PAGE EXTRACT:
Maybe the difficulty of learning a relatively short sequence this way is why it is so surprising that we can see 30-80 item sequence learning in SISL. If we depend on going through explicit memory to guide performance for initial practice, we’re going to mainly learn pretty short sequences. The implicit skill learning system isn’t apparently so constrained, though, and pulls structure out of those sequences pretty quickly (~50 reps, regardless of length) if you can get the motor system to go through the steps.
Paranormal activity
I did a short interview with an Australian radio show called Ghosts of Oz, hosted by Danni Remali, on Saturday night. The show focuses on paranormal topics and they wanted to talk about deja vu — they found me by the Scientific American AskTheBrains column. They assured me that they wanted a real scientific perspective and some information about the brain. Of course, I was a little worried about pseudoscience, etc., but decided to give it a shot anyway.

THE DATA:
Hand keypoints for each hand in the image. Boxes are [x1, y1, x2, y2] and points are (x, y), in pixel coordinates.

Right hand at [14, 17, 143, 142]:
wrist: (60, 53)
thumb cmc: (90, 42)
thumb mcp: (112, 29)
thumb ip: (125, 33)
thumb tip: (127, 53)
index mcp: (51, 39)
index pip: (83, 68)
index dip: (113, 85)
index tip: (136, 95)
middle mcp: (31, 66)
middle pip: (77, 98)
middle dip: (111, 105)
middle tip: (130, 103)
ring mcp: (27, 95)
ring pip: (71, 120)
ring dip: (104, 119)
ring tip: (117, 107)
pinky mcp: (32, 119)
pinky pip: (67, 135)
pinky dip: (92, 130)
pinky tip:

THINGS TO DO:
• a. Set down the part of the blog excerpt that runs from "Maybe the difficulty" down to "through the steps.", copying it word for word.
• b. List each thing the blog excerpt says the radio show wanted from the interview.

ANSWERS PROVIDED:
• a.
Maybe the difficulty of learning a relatively short sequence this way is why it is so surprising that we can see 30-80 item sequence learning in SISL. If we depend on going through explicit memory to guide performance for initial practice, we’re going to mainly learn pretty short sequences. The implicit skill learning system isn’t apparently so constrained, though, and pulls structure out of those sequences pretty quickly (~50 reps, regardless of length) if you can get the motor system to go through the steps.

• b.
- To talk about deja vu
- A real scientific perspective
- Some information about the brain